Question on Python Split

Discussion in 'Python' started by subhabangalore@gmail.com, Oct 7, 2012.

  1. Guest

    Dear Group,

    Suppose I have a string as,

    "Project Gutenberg has 36000 free ebooks for Kindle Android iPad iPhone."

    I am terming it as,

    str1= "Project Gutenberg has 36000 free ebooks for Kindle Android iPad iPhone."

    I am working now with a split function,

    str_words=str1.split()
    so, I would get the result as,
    ['Project', 'Gutenberg', 'has', '36000', 'free', 'ebooks', 'for', 'Kindle', 'Android', 'iPad', 'iPhone.']

    But I am looking for,

    ['Project Gutenberg', 'has 36000', 'free ebooks', 'for Kindle', 'Android iPad', 'iPhone']

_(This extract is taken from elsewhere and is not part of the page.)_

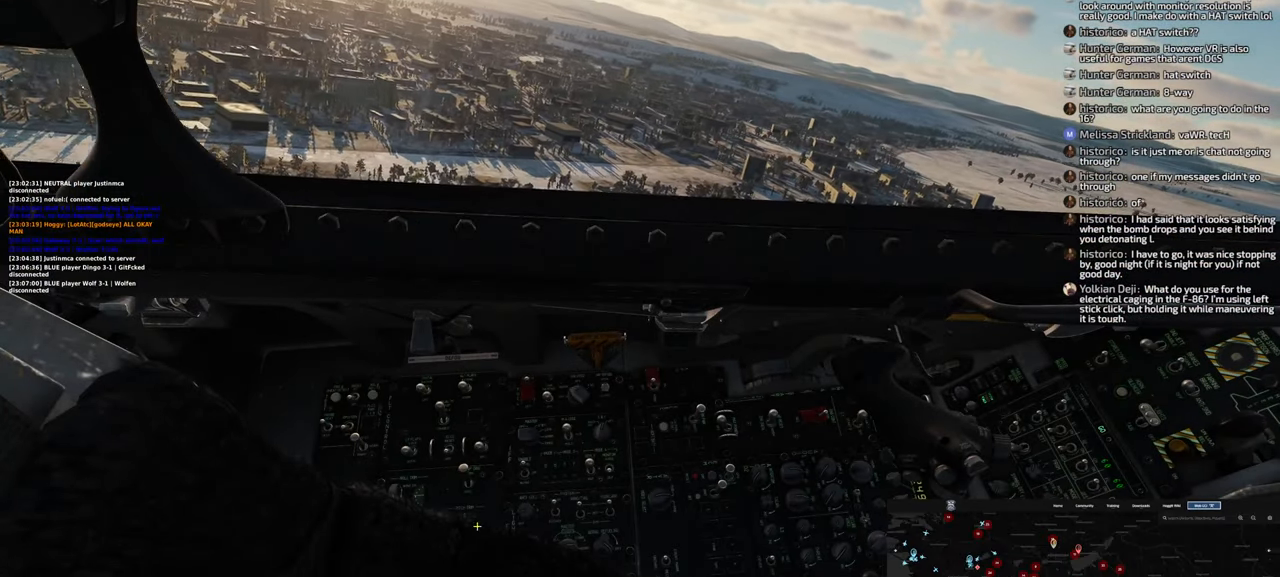
{"buttons": [], "left_stick": "center", "right_stick": "center", "events": [[167, "right_stick", "right"], [483, "right_stick", "center"]]}
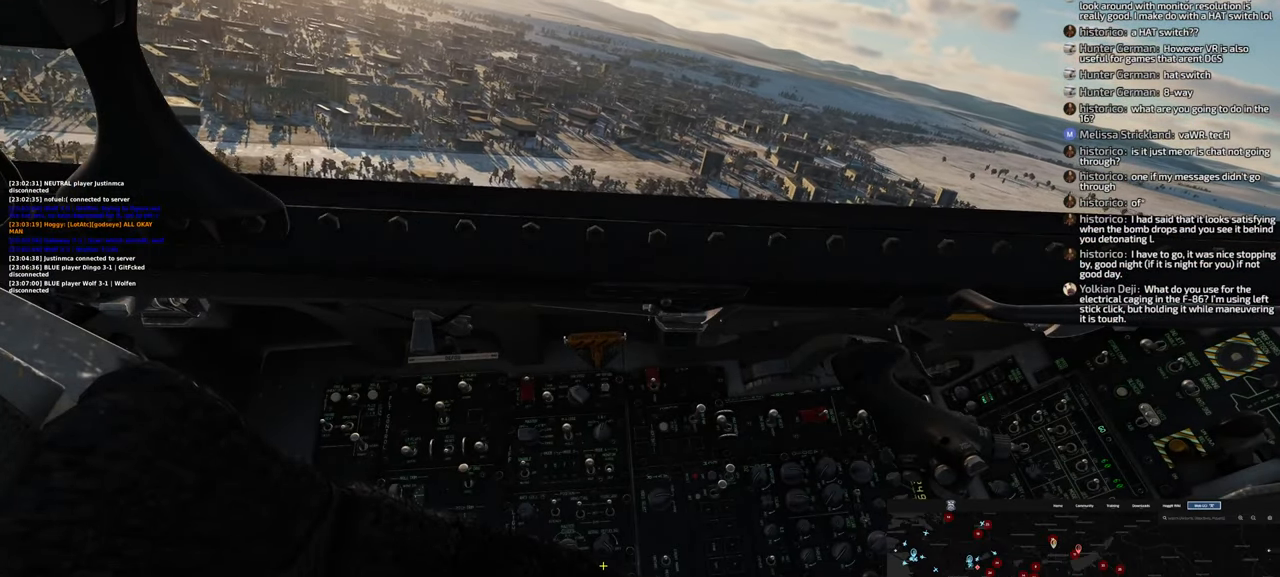
{"buttons": [], "left_stick": "center", "right_stick": "center", "events": []}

    This can be done if we assign the string as,

    str1= "Project Gutenberg, has 36000, free ebooks, for Kindle, Android iPad, iPhone,"

    and then assign the split statement as,

    str1_word=str1.split(",")

    would produce,

    ['Project Gutenberg', ' has 36000', ' free ebooks', ' for Kindle', ' Android iPad', ' iPhone', '']

    My objective generally is achieved, but I want to convert each group here in tuple so that it can be embedded, like,

    [(Project Gutenberg), (has 36000), (free ebooks), (for Kindle), ( Android iPad), (iPhone), '']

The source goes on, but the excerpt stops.